Learn how to add real-time web search capabilities to your Azure AI agents with Bing Grounding, complete with citations and production-ready code.

#Azure Bing Grounding: Web Search in AI Responses

Your AI agent can answer questions about your data, but what happens when users ask about current events, recent product releases, or breaking news? The model's knowledge cutoff becomes a hard wall. You could build a custom web scraping system, but that's complex, unreliable, and potentially violates terms of service.

Enter Azure Bing Grounding. It's Microsoft's answer to giving AI agents access to real-time web information, complete with automatic citations and source verification. No web scraping, no custom search indexing, no complex infrastructure. Just add a tool to your agent and let it search when needed.

In this guide, we'll explore how to provision Bing Grounding with Terraform, integrate it with Azure AI Foundry projects, and build production-ready agents that cite their sources.

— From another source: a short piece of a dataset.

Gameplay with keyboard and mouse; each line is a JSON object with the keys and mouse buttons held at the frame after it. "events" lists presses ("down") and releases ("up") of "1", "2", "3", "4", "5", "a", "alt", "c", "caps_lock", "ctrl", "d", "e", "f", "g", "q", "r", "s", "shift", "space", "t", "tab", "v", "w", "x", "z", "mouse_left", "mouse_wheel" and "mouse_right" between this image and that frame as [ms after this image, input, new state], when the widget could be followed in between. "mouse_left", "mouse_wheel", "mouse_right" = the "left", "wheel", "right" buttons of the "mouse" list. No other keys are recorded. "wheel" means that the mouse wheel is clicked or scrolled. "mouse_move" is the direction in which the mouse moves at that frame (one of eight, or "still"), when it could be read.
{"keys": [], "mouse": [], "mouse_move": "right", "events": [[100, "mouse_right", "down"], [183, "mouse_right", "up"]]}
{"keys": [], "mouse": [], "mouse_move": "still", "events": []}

#What is Bing Grounding and Why It Matters

Bing Grounding is an Azure service that allows AI agents to search the web using Bing and incorporate results directly into their responses. Unlike traditional RAG (Retrieval Augmented Generation) systems that search your private data, Bing Grounding searches the public web in real-time.

#Key Benefits

Real-time Information: Agents can access current information beyond their training data cutoff. Market prices, weather, news, documentation updates—anything publicly available on the web.

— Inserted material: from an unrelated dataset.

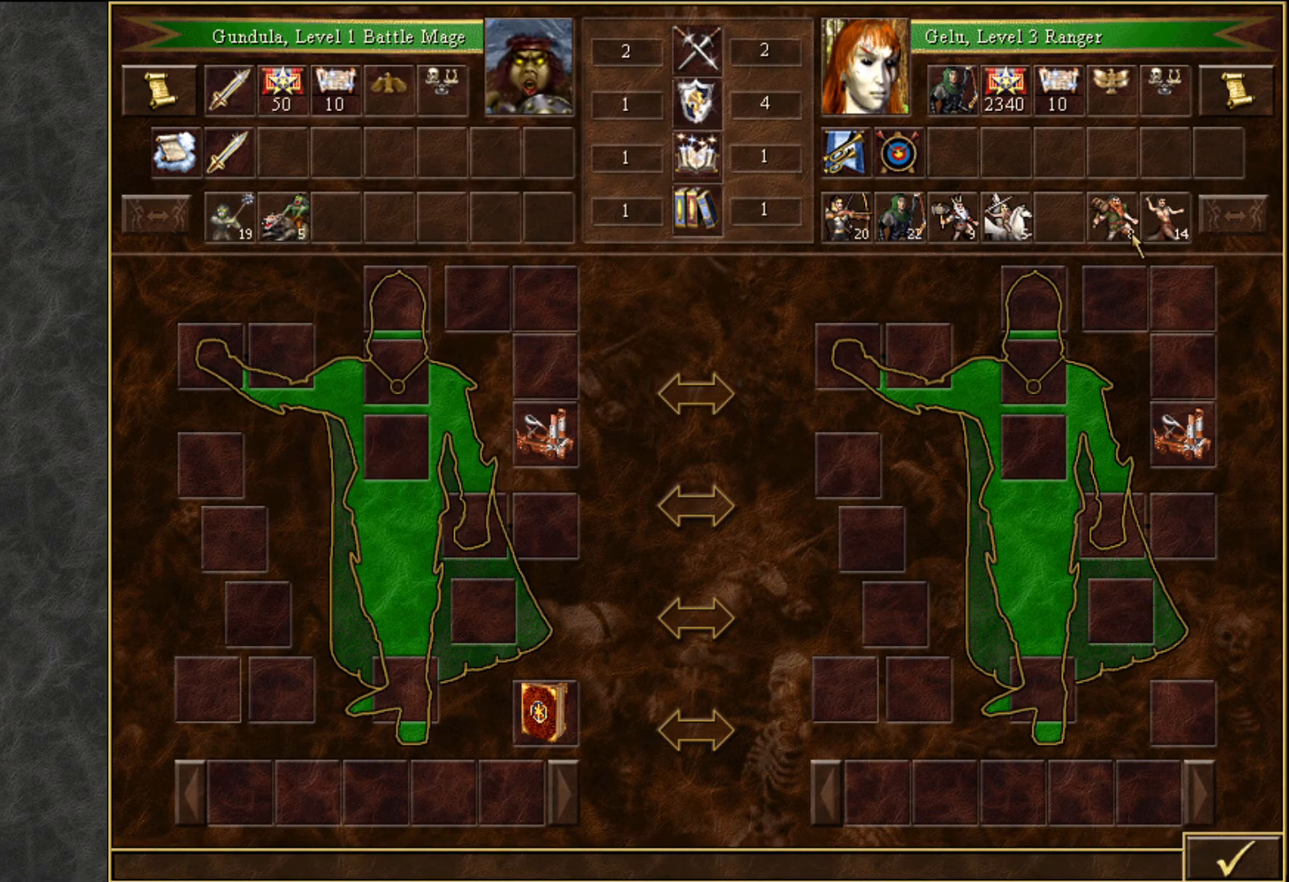
{"keys": [], "mouse": [], "mouse_move": "still", "events": []}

Automatic Citations: Every piece of information from Bing includes a citation with title and URL. This provides transparency and allows users to verify sources, which is critical for trust and compliance.

Agent-Controlled Search: The model decides when to search based on the user's question. You don't need to detect search intent manually—the agent handles it intelligently.

Cost Optimization: A single Bing Grounding resource can be shared across multiple environments (development, staging, production), reducing costs while maintaining isolation at the project level.

#How It Works

When you enable Bing Grounding on an Azure AI agent:

User asks a question
Agent determines if web search would be helpful
Agent calls Bing Grounding tool automatically
Bing returns search results with URLs
Agent incorporates results into response
Citations are extracted from annotations

The agent decides when to search based on the context. Ask about last week's tech news, and it searches. Ask about your application's business logic, and it uses its base knowledge.

#Provisioning Bing Grounding with Terraform

Bing Grounding requires the Microsoft.Bing/accounts resource type with kind Bing.Grounding. This is different from the older Bing Search API v7 that uses Cognitive Services.

#Setting Up the Resource Group

First, create a dedicated resource group for Bing. This allows you to share the Bing resource across environments while maintaining isolation.

# Resource Group for Bing grounding (on Bing subscription)
# Shared across environments for cost optimization
# Dev creates it, Prod imports it via data source
resource "azurerm_resource_group" "bing_grounding" {
  count    = var.env == "dev" ? 1 : 0
  provider = azurerm.bing
  name     = "shared-bing-rg"
  location = "westeurope" # Must be a real region

  tags = {
    environment = "shared"
    project     = "ai-platform"
    managedBy   = "terraform"
    purpose     = "shared-grounding"
  }
}

# Data source to reference existing Bing RG in prod
data "azurerm_resource_group" "bing_grounding_existing" {
  count    = var.env == "prod" ? 1 : 0
  provider = azurerm.bing
  name     = "shared-bing-rg"
}

# Local to get the resource group ID regardless of environment
locals {
  bing_rg_id = var.env == "dev" ?
    azurerm_resource_group.bing_grounding[0].id :
    data.azurerm_resource_group.bing_grounding_existing[0].id
}

This pattern creates the resource group in development and references it in production, avoiding duplicate costs.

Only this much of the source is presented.